*** Opening of RECORDED INFORMATION ***
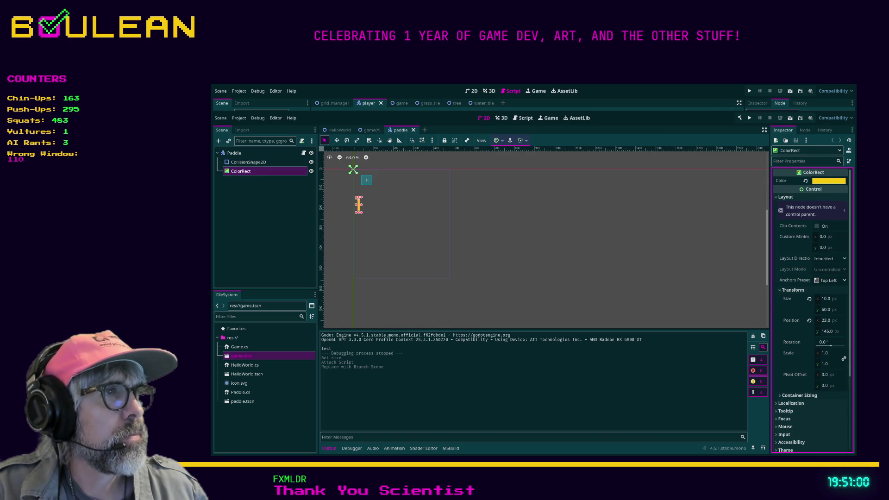
{"action": "left_click", "coordinate": [810, 320]}
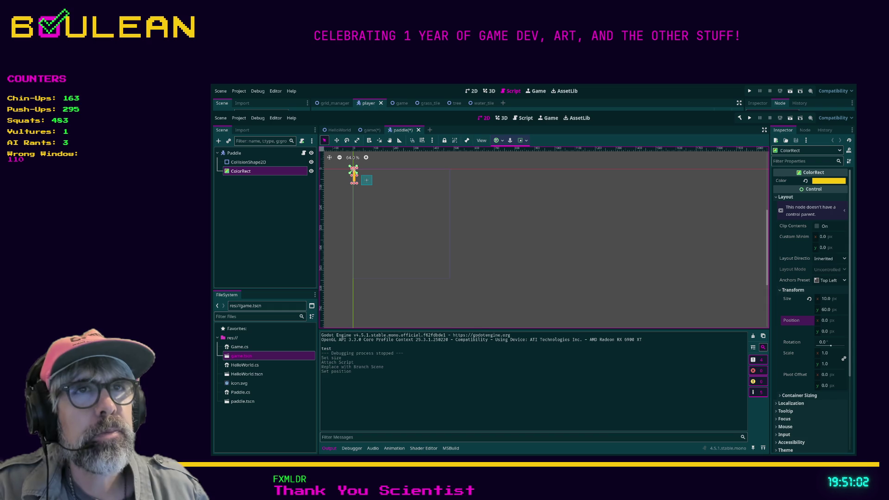
{"action": "left_click", "coordinate": [248, 162]}
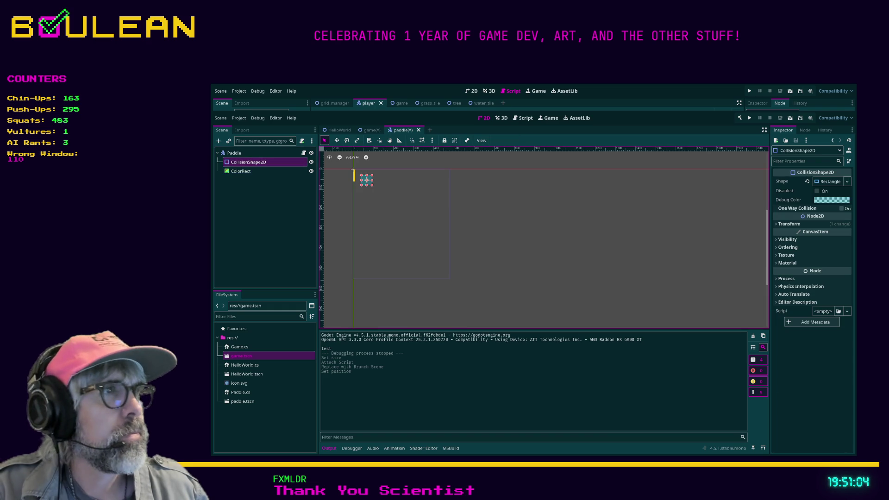
{"action": "left_click", "coordinate": [789, 223]}
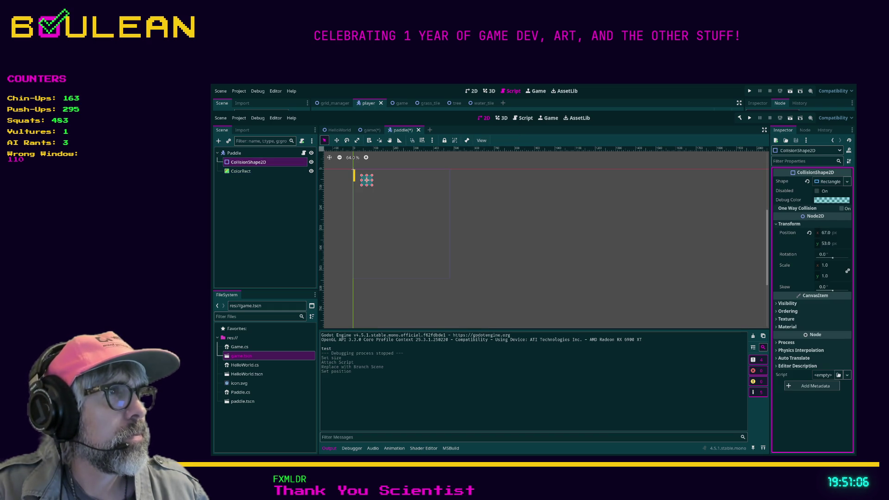
{"action": "left_click", "coordinate": [809, 233]}
- Stretch the collision shape to cover the yellow paddle rectangle
{"action": "scroll", "coordinate": [353, 169], "scroll_direction": "up", "scroll_amount": 7}
{"action": "mouse_move", "coordinate": [353, 163]}
{"action": "left_mouse_down"}
{"action": "mouse_move", "coordinate": [411, 250]}
{"action": "mouse_move", "coordinate": [412, 271]}
{"action": "left_mouse_up"}
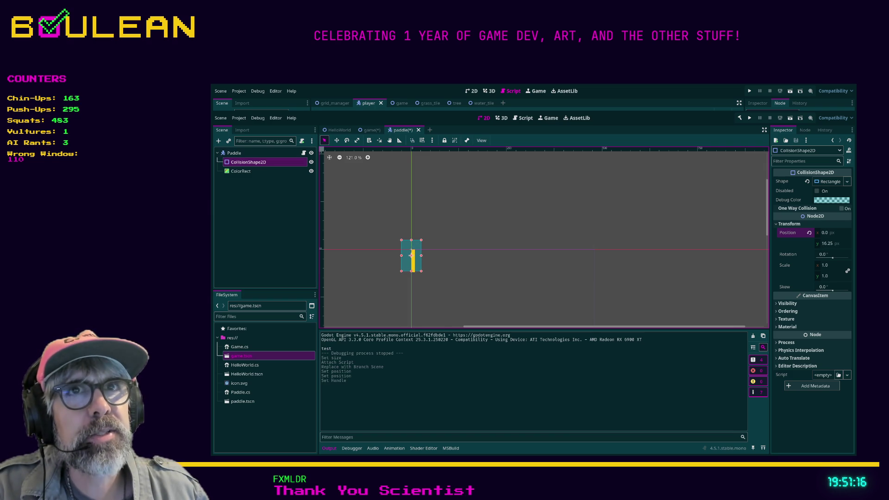
{"action": "left_click", "coordinate": [234, 153]}
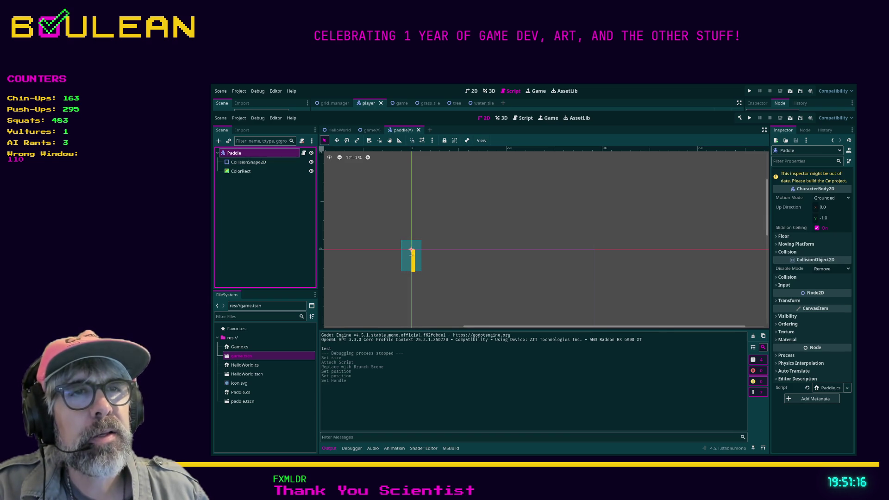
- Try the Full Rect anchor preset on the ColorRect, then undo it
{"action": "left_click", "coordinate": [412, 251]}
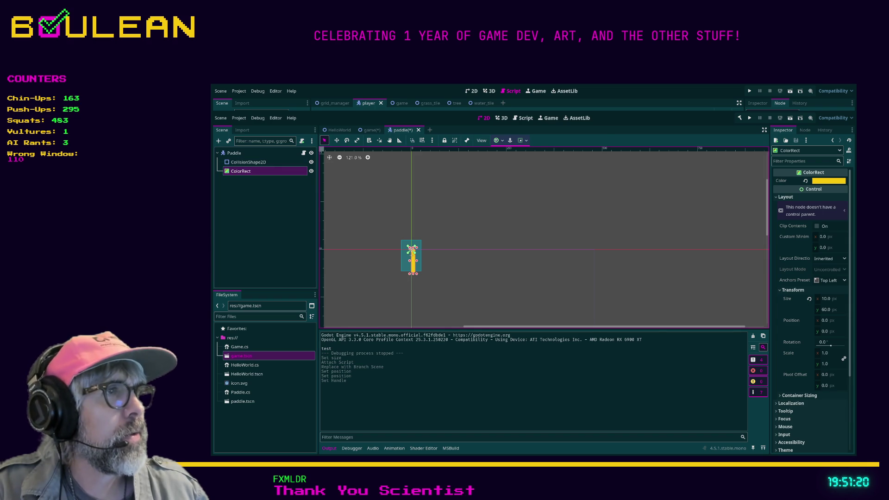
{"action": "left_click", "coordinate": [817, 281]}
{"action": "left_click", "coordinate": [829, 430]}
{"action": "scroll", "coordinate": [601, 265], "scroll_direction": "down", "scroll_amount": 4}
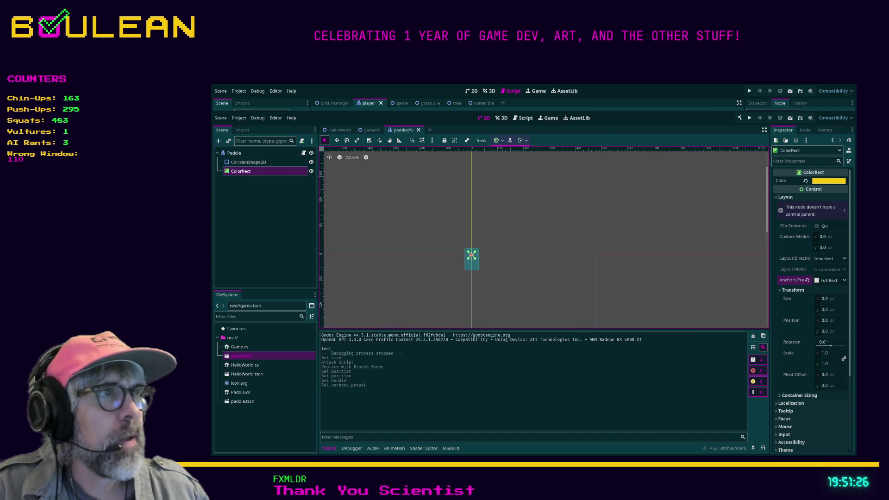
{"action": "key", "text": "ctrl+z"}
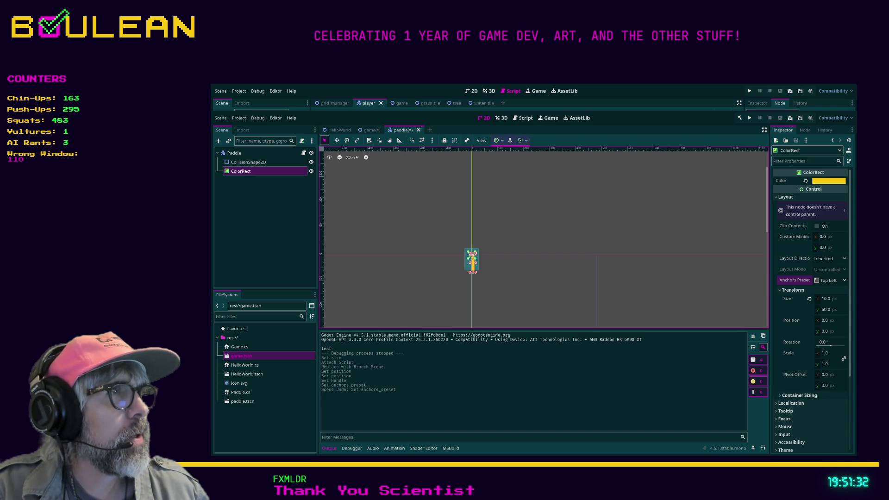
- Try Shrink Center container sizing, then revert both horizontal and vertical sizing to Fill
{"action": "scroll", "coordinate": [810, 278], "scroll_direction": "down", "scroll_amount": 2}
*** Close of RECORDED INFORMATION ***
#### ACTIVITY:
Return all records exactly; no pictures.

#### EXPECTED ANSWER:
{"action": "left_click", "coordinate": [810, 320]}
{"action": "left_click", "coordinate": [248, 162]}
{"action": "left_click", "coordinate": [789, 223]}
{"action": "left_click", "coordinate": [809, 233]}
- Stretch the collision shape to cover the yellow paddle rectangle
{"action": "scroll", "coordinate": [353, 169], "scroll_direction": "up", "scroll_amount": 7}
{"action": "mouse_move", "coordinate": [353, 163]}
{"action": "left_mouse_down"}
{"action": "mouse_move", "coordinate": [411, 250]}
{"action": "mouse_move", "coordinate": [412, 271]}
{"action": "left_mouse_up"}
{"action": "left_click", "coordinate": [234, 153]}
- Try the Full Rect anchor preset on the ColorRect, then undo it
{"action": "left_click", "coordinate": [412, 251]}
{"action": "left_click", "coordinate": [817, 281]}
{"action": "left_click", "coordinate": [829, 430]}
{"action": "scroll", "coordinate": [601, 265], "scroll_direction": "down", "scroll_amount": 4}
{"action": "key", "text": "ctrl+z"}
- Try Shrink Center container sizing, then revert both horizontal and vertical sizing to Fill
{"action": "scroll", "coordinate": [810, 278], "scroll_direction": "down", "scroll_amount": 2}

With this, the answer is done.